Understanding deep learning by building it from scratch
Using PyTorch and calling .backward() is powerful, but it hides everything important. How does autograd actually compute gradients? What is a computational graph? How does a Transformer generate text token by token? This project answers those questions by building every component from scratch - no autograd, no nn.Module, just raw computation.
Computational Graph + Reverse-Mode Autodiff
Models computation as a graph of nodes (op + inputs + attributes). Builds the graph first, computes values lazily via an Evaluator - similar to TensorFlow v1 static graph execution.
Computational Graph Design
Each node contains an operation, its inputs, and attributes. Nothing is computed until the Evaluator.run() call traverses the graph in topological order - lazy evaluation as a first-class design choice.
Reverse-Mode Autodiff
gradients() constructs the backward graph. Each operator defines compute() for forward and gradient() for the backward rule. Gradients flow from loss back through every node in reverse topological order.
8 Operators Implemented
Division, Power, Mean, MatMul, Transpose - core arithmetic. ReLU, Softmax, LayerNorm - neural ops. Both forward and backward implemented for all. LayerNorm backward is the hardest - careful handling of the normalization denominator gradient.

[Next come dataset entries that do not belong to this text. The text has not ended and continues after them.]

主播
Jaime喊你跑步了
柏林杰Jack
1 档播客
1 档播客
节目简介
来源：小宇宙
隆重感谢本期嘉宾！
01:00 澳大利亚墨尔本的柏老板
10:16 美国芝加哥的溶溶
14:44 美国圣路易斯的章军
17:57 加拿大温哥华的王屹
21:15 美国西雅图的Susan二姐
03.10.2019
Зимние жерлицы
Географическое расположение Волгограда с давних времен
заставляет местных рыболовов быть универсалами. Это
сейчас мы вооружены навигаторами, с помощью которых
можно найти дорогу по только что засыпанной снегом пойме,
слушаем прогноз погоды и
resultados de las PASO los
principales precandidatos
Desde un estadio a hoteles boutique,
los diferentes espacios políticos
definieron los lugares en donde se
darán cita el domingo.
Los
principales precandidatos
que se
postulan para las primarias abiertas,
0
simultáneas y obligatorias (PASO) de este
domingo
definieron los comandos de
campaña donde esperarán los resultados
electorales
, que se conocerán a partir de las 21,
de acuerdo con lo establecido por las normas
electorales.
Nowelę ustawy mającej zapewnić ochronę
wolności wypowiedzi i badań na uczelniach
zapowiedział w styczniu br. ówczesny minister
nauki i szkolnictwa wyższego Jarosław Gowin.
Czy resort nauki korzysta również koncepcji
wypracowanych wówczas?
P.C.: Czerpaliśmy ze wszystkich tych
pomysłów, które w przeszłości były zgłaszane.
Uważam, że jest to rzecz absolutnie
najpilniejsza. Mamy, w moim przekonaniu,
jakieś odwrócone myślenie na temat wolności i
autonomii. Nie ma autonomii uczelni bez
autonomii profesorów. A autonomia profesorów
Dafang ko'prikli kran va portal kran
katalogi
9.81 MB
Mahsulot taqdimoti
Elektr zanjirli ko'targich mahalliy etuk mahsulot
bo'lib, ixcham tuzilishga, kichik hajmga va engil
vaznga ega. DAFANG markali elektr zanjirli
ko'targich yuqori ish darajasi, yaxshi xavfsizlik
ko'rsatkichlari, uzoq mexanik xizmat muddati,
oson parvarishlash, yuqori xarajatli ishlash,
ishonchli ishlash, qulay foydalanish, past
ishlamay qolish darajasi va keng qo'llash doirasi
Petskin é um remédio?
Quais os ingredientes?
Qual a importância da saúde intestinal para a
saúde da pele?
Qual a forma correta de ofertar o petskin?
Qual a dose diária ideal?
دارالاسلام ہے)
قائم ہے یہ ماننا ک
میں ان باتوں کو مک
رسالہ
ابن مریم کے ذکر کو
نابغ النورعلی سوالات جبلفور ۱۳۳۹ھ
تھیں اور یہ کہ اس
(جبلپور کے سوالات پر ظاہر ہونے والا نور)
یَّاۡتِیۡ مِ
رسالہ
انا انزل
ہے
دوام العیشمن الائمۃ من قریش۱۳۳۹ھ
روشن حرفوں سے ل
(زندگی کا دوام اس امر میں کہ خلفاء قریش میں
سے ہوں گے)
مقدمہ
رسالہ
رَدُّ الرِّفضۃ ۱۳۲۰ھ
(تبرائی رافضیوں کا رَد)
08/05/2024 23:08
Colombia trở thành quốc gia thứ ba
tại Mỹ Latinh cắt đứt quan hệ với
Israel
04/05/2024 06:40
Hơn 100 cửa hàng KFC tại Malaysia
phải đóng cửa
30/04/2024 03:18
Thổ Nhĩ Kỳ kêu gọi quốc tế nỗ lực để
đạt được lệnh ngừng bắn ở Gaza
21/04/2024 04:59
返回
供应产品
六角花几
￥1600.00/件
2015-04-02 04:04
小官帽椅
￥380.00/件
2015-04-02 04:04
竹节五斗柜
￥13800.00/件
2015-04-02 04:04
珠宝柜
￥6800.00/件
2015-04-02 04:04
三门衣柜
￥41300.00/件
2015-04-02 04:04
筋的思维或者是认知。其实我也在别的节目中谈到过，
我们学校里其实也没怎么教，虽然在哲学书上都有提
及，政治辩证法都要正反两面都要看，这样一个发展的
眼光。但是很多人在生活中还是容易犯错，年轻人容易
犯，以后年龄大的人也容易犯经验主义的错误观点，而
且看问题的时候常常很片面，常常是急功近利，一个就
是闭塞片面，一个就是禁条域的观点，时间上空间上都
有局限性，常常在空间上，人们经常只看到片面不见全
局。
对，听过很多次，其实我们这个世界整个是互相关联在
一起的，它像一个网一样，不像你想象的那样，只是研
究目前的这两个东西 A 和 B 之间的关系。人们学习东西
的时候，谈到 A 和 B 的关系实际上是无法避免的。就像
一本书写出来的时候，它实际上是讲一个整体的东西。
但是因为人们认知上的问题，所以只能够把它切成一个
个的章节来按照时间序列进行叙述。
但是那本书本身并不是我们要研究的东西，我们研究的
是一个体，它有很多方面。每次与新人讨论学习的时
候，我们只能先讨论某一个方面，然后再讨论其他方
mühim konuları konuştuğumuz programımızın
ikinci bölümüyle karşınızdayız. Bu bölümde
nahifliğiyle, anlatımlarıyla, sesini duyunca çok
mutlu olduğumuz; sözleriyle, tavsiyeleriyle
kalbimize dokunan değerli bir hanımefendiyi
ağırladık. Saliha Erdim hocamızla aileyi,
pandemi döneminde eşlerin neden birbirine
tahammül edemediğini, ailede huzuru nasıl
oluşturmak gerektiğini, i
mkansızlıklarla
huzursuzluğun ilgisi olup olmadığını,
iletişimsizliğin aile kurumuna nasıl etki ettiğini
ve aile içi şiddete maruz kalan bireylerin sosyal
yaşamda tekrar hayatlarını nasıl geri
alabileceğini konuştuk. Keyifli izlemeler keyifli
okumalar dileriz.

Decoder-Only Transformer + Autoregressive Generation
Causal Self-Attention
Q=XWᵈ, K=XWᵈ, V=XWᵝ, scores=(QKᵀ/√d)+mask, output=Softmax(scores)VWₒ. Causal mask uses −1e9. All computed through the custom autodiff engine - gradients flow automatically.
Full Transformer Block
Token embedding → positional encoding → self-attention → residual+LayerNorm → FFN(ReLU) → residual+LayerNorm → logits. Standard GPT-style decoder block.
Training + Generation
SGD implemented manually. Gradients summed across batch dimension before weight update. Autoregressive decoding: argmax next token, append, repeat full forward pass. No KV cache - O(T³) complexity analyzed as bonus insight.
# Causal attention - all via custom autodiff, no PyTorch autograd scores = matmul(Q, transpose(K)) / sqrt(d_k) scores = add(scores, causal_mask) # mask future tokens with -1e9 attn = softmax(scores) # custom Softmax op output = matmul(matmul(attn, V), W_o) # Loss + backward - gradients flow back through entire graph loss = cross_entropy(logits, targets) grads = gradients(loss, params) # reverse-mode autodiff for param, grad in zip(params, grads): param -= lr * grad.sum(dim=0) # manual SGD
Technologies Used
| Component | Tool & Purpose |
|---|---|
| Language | Python - all implementation |
| Tensors | PyTorch tensors - data containers only, autograd completely disabled |
| AutoDiff | Custom reverse-mode - computational graph + topological evaluation |
| Model | Decoder-only Transformer - GPT-style: embedding, attention, FFN, LayerNorm |
| Training | Custom SGD - manual gradient computation, batch-summed weight update |
| Generation | Autoregressive decoding - argmax, append, full forward pass per step (O(T³)) |
Results
- Backpropagation is just reverse graph traversal - proved by implementing it from scratch
- Transformer architecture decomposed into 8 simple matrix operation primitives
- Causal mask correctly prevents future token leakage during training and generation
- Naive decoding O(T³) vs KV cache O(T²) - tradeoff clearly understood and documented
What I took away
- Autograd is a graph problem - building the forward graph first, then differentiating it, is more elegant than implementing gradients ad hoc per operation.
- LayerNorm backward is the hardest operator to get right - careful handling of the normalization denominator gradient is essential.
- Transformers are not magic - they are compositions of MatMul, Softmax, LayerNorm, and residual connections, each with well-understood gradients.
- Autoregressive generation without KV cache recomputes full attention every step - O(T³) cost becomes obvious at sequence length 50+.